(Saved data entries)
_ _ _
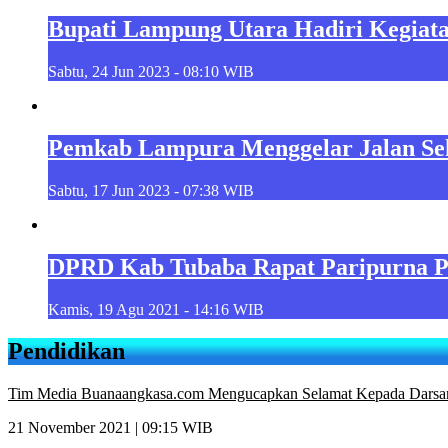
Bupati Lampung Utara Hadiri Kegiat
Sabtu, 24 Jun 2023 - 08:10 WIB
Pemkab Lampura Menggelar Jalan Se
Sabtu, 17 Jun 2023 - 07:38 WIB
DPRD Kab Tubaba Rapat Paripurna 
Kamis, 19 Agu 2021 - 14:16 WIB
Pendidikan
Tim Media Buanaangkasa.com Mengucapkan Selamat Kepada Darsa
21 November 2021 | 09:15 WIB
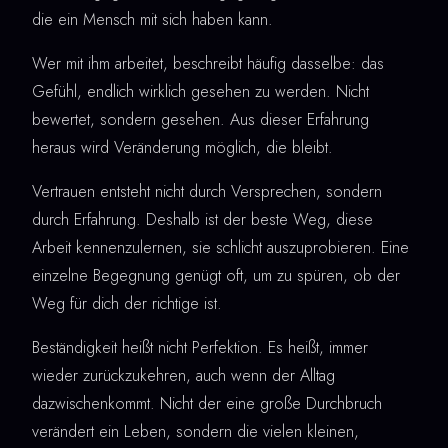
die ein Mensch mit sich haben kann.
Wer mit ihm arbeitet, beschreibt häufig dasselbe: das
Gefühl, endlich wirklich gesehen zu werden. Nicht
bewertet, sondern gesehen. Aus dieser Erfahrung
heraus wird Veränderung möglich, die bleibt.
Vertrauen entsteht nicht durch Versprechen, sondern
durch Erfahrung. Deshalb ist der beste Weg, diese
Arbeit kennenzulernen, sie schlicht auszuprobieren. Eine
einzelne Begegnung genügt oft, um zu spüren, ob der
Weg für dich der richtige ist.
Beständigkeit heißt nicht Perfektion. Es heißt, immer
wieder zurückzukehren, auch wenn der Alltag
dazwischenkommt. Nicht der eine große Durchbruch
verändert ein Leben, sondern die vielen kleinen,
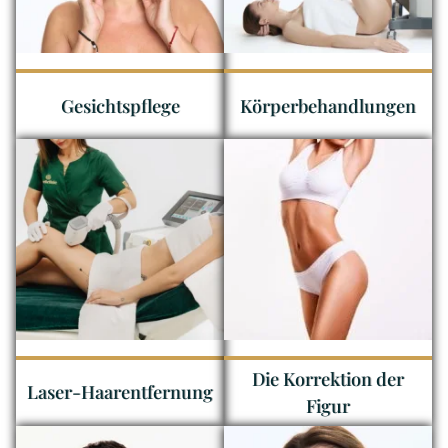
Gesichtspflege
Körperbehandlungen
Die Korrektion der
Laser-Haarentfernung
Figur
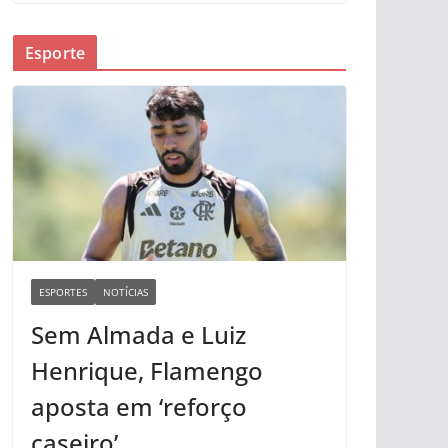
Esporte
ESPORTES
NOTÍCIAS
Sem Almada e Luiz
Henrique, Flamengo
aposta em ‘reforço
caseiro’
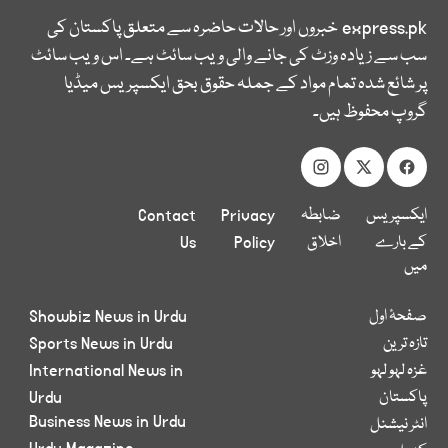
express.pk
خبروں اور حالات حاضرہ سے متعلق پاکستان کی
سب سے زیادہ وزٹ کی جانے والی ویب سائٹ ہے۔ اس ویب سائٹ
پر شائع شدہ تمام مواد کے جملہ حقوق بحق ایکسپریس میڈیا
گروپ محفوظ ہیں۔
ایکسپریس
ضابطہ
Privacy
Contact
کے بارے
اخلاق
Policy
Us
میں
صفحۂ اول
Showbiz News in Urdu
تازہ ترین
Sports News in Urdu
غزہ لہو لہو
International News in
پاکستان
Urdu
Business News in Urdu
انٹر نیشنل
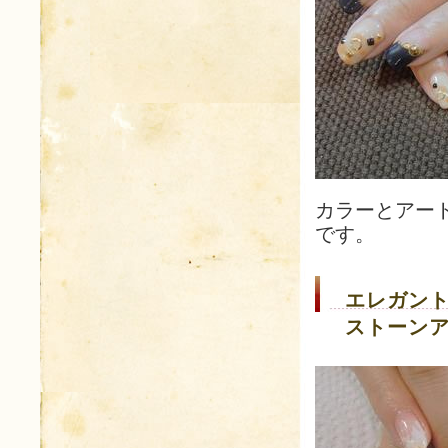
カラーとアー
です。
エレガント
ストーン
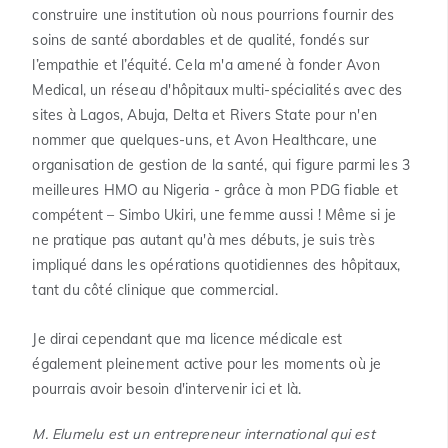
construire une institution où nous pourrions fournir des
soins de santé abordables et de qualité, fondés sur
l’empathie et l’équité. Cela m'a amené à fonder Avon
Medical, un réseau d'hôpitaux multi-spécialités avec des
sites à Lagos, Abuja, Delta et Rivers State pour n'en
nommer que quelques-uns, et Avon Healthcare, une
organisation de gestion de la santé, qui figure parmi les 3
meilleures HMO au Nigeria - grâce à mon PDG fiable et
compétent – Simbo Ukiri, une femme aussi ! Même si je
ne pratique pas autant qu'à mes débuts, je suis très
impliqué dans les opérations quotidiennes des hôpitaux,
tant du côté clinique que commercial.
Je dirai cependant que ma licence médicale est
également pleinement active pour les moments où je
pourrais avoir besoin d'intervenir ici et là.
M. Elumelu est un entrepreneur international qui est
_ _ _
Copy out all of the text from the material above, line by line and unchanged. Leave out the pictures.

> [Output of the task]
Bupati Lampung Utara Hadiri Kegiat
Sabtu, 24 Jun 2023 - 08:10 WIB
Pemkab Lampura Menggelar Jalan Se
Sabtu, 17 Jun 2023 - 07:38 WIB
DPRD Kab Tubaba Rapat Paripurna 
Kamis, 19 Agu 2021 - 14:16 WIB
Pendidikan
Tim Media Buanaangkasa.com Mengucapkan Selamat Kepada Darsa
21 November 2021 | 09:15 WIB
die ein Mensch mit sich haben kann.
Wer mit ihm arbeitet, beschreibt häufig dasselbe: das
Gefühl, endlich wirklich gesehen zu werden. Nicht
bewertet, sondern gesehen. Aus dieser Erfahrung
heraus wird Veränderung möglich, die bleibt.
Vertrauen entsteht nicht durch Versprechen, sondern
durch Erfahrung. Deshalb ist der beste Weg, diese
Arbeit kennenzulernen, sie schlicht auszuprobieren. Eine
einzelne Begegnung genügt oft, um zu spüren, ob der
Weg für dich der richtige ist.
Beständigkeit heißt nicht Perfektion. Es heißt, immer
wieder zurückzukehren, auch wenn der Alltag
dazwischenkommt. Nicht der eine große Durchbruch
verändert ein Leben, sondern die vielen kleinen,
Gesichtspflege
Körperbehandlungen
Die Korrektion der
Laser-Haarentfernung
Figur
Esporte
ESPORTES
NOTÍCIAS
Sem Almada e Luiz
Henrique, Flamengo
aposta em ‘reforço
caseiro’
express.pk
خبروں اور حالات حاضرہ سے متعلق پاکستان کی
سب سے زیادہ وزٹ کی جانے والی ویب سائٹ ہے۔ اس ویب سائٹ
پر شائع شدہ تمام مواد کے جملہ حقوق بحق ایکسپریس میڈیا
گروپ محفوظ ہیں۔
ایکسپریس
ضابطہ
Privacy
Contact
کے بارے
اخلاق
Policy
Us
میں
صفحۂ اول
Showbiz News in Urdu
تازہ ترین
Sports News in Urdu
غزہ لہو لہو
International News in
پاکستان
Urdu
Business News in Urdu
انٹر نیشنل
カラーとアー
です。
エレガント
ストーン
construire une institution où nous pourrions fournir des
soins de santé abordables et de qualité, fondés sur
l’empathie et l’équité. Cela m'a amené à fonder Avon
Medical, un réseau d'hôpitaux multi-spécialités avec des
sites à Lagos, Abuja, Delta et Rivers State pour n'en
nommer que quelques-uns, et Avon Healthcare, une
organisation de gestion de la santé, qui figure parmi les 3
meilleures HMO au Nigeria - grâce à mon PDG fiable et
compétent – Simbo Ukiri, une femme aussi ! Même si je
ne pratique pas autant qu'à mes débuts, je suis très
impliqué dans les opérations quotidiennes des hôpitaux,
tant du côté clinique que commercial.
Je dirai cependant que ma licence médicale est
également pleinement active pour les moments où je
pourrais avoir besoin d'intervenir ici et là.
M. Elumelu est un entrepreneur international qui est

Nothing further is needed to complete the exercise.